Today Harry Reid posted a video announcing he will not seek re-election.
He opens by commenting on the bruises on his face from an accident in his Henderson home when an elastic exercise band broke and knocked him to the floor. He then spends three and half minutes waxing nostalgic about his life and career without ever mentioning all the bruises he has doled out over the years.
With all the different scenes and panning of old still photos the video production has probably been in the works for at several days, while Reid kept insisting he would run for re-election.
Over the years Reid has become wealthy through stealthy land deals and using his power to help friends and hurt enemies. Just this week the watchdog group Cause of Action, which a year ago filed an ethics complaint against Reid, called for a Justice Department investigation of Reid and others over their pressuring a Homeland Security official to intervene and expedite visas for foreign investors — in Reid’s case investors for a Las Vegas casino represented by son Rory’s law firm.
The inspector general of DHS issued a scathing report.
We won’t have Harry to kick us around any more, but it’ll be a long two years until he leaves …
He sent out an email at 5:17 a.m. saying:
When I was a boy, I dreamed of being an athlete.

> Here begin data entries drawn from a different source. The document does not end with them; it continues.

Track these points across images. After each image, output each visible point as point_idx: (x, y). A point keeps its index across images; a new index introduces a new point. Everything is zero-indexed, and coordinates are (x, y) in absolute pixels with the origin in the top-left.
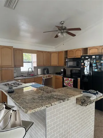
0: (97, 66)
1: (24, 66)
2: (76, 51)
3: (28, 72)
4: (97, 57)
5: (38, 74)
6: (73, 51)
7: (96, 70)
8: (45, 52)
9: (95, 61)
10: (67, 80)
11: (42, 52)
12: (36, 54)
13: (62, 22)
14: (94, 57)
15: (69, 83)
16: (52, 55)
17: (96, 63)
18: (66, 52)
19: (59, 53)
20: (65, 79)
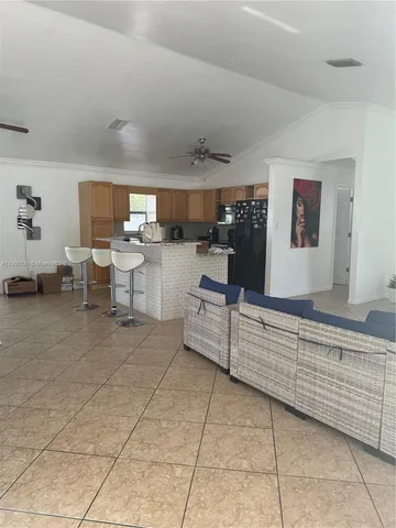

I listened to those baseball games on the radio, and I envisioned myself as a man out in center field at Yankee Stadium or Fenway Park in Boston. But the joy I’ve gotten with the work that I’ve done for the people of the state of Nevada has been just as fulfilling as if I had played center field at Yankee Stadium.
The job of Minority Leader of the United States Senate is just as important as being the Majority Leader. It gives you so much opportunity to do good things for this country. And that’s what I am focused on.
But this accident has caused Landra and me to have a little down time. I have had time to ponder and to think. We’ve got to be more concerned about the country, the Senate, the state of Nevada than about ourselves. And as a result of that I’m not going to run for re-election.
I am going to be here for another 22 months, and you know what I’m going to be doing? The same thing I’ve done since I first came to the Senate.
We have to make sure that the Democrats take control of the Senate again. And I feel it is inappropriate for me to soak up all those resources on me when I could be devoting those resources to the caucus, and that’s what I intend to do.
Someone with my background, my upbringing, to have the experiences I’ve had is really a miracle. And I want you to know that I am so grateful for your invaluable support. I have done my best. I haven’t been perfect, but I’ve really tried my hardest to represent the people of the state of Nevada.
From the bottom of my heart, thank you.
Isn’t that sweet? Reminds one of Peter Schweizer’s book, “Extortion,” which has a section on Reid.
Schweizer repeats a quote attributed to Reid’s one time chief of staff, Susan McCue, a woman who turned the term media relations into an oxymoron and someone with whom I’ve had the displeasure of the occasional telephonic shouting match.
McCue told a reporter Reid looks at a person’s vulnerabilities to “disarm, to endear, to threaten, but most of all to instill fear.”
The author also quoted Reid pal and former fellow senator, Richard Bryan, as saying Reid “has a memory like a political elephant. You cross him, he’ll never forget that. There will be a price to pay. Certainly there are people who paid the price.”